Drug memory plays an important role in priming subsequent drug use. We used drug-induced conditioned place preference (CPP) as a paradigm to study such drug memory. In this paradigm, repeated association of specific environmental cues with abused drug-induced subjective euphoria has been suggested to motivate later biased approaching behavior toward the euphoria-linked environment at a drug-free status. Our previous report indicated that formation of methamphetamine-induced CPP was independent of de novo protein synthesis. We suspected that methamphetamine-produced effects independent of its hedonic value may be responsible for the drug-induced place preference.

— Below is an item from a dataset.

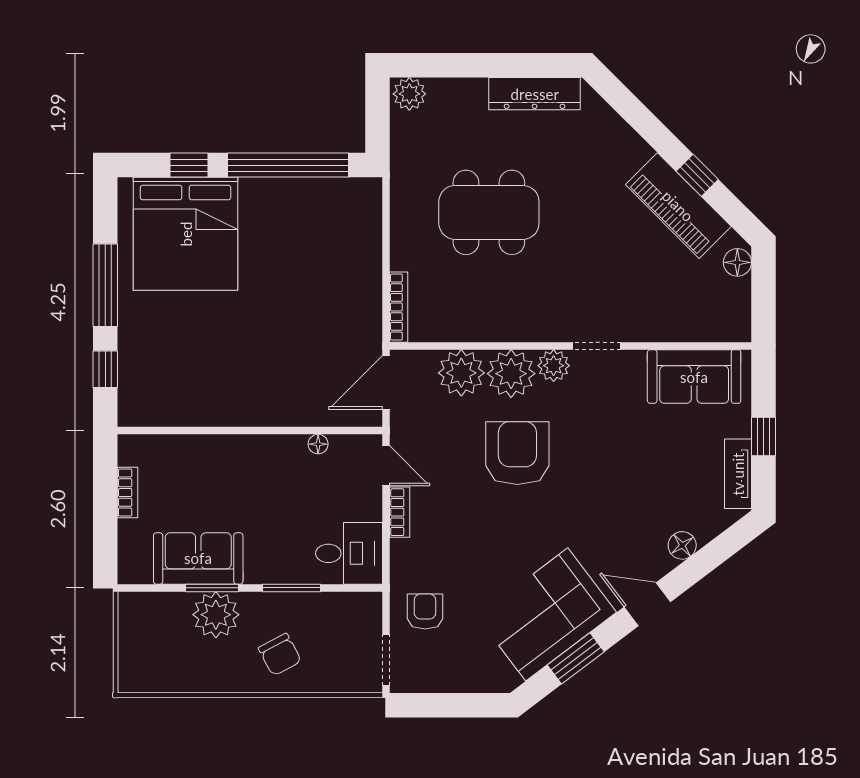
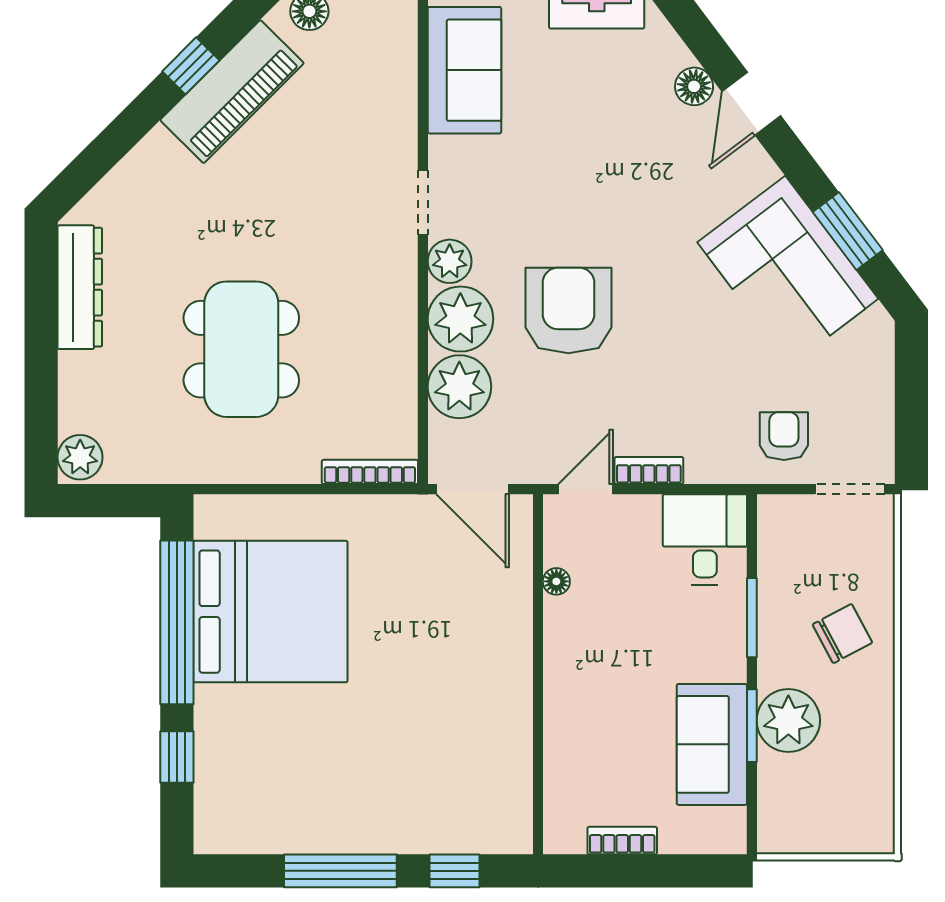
bed: (186, 234) -> (270, 612), moved
armchair: (517, 453) -> (568, 310), turned 90
door: (647, 604) -> (751, 104), moved
armchair: (425, 611) -> (784, 436), turned 90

One such possibility was that methamphetamine treatment directly disrupted the sensory encoding process and rodents' novelty-seeking propensity consequently determined the biased place performance. We observed that mice undergoing three times of methamphetamine and compartment pairings exhibited similar compartment preference as those with only one or two methamphetamine-compartment pairings even though they all experienced three vehicle-compartment pairings. Moreover, 30 min before the CPP test, single methamphetamine injection at a dose of 1mg/kg abolished methamphetamine (1mg/kg)-induced CPP, while one dose of cocaine (5mg/kg) did not affect cocaine (5mg/kg)-induced CPP under a similar protocol. Finally, pretreatment with 1mg/kg of methamphetamine impaired the spontaneous alteration and recognition performance in Y maze task and impeded the object recognition performance. Taken together, we conclude that methamphetamine-induced CPP performance may be, in part, caused by methamphetamine-impaired sensory processing.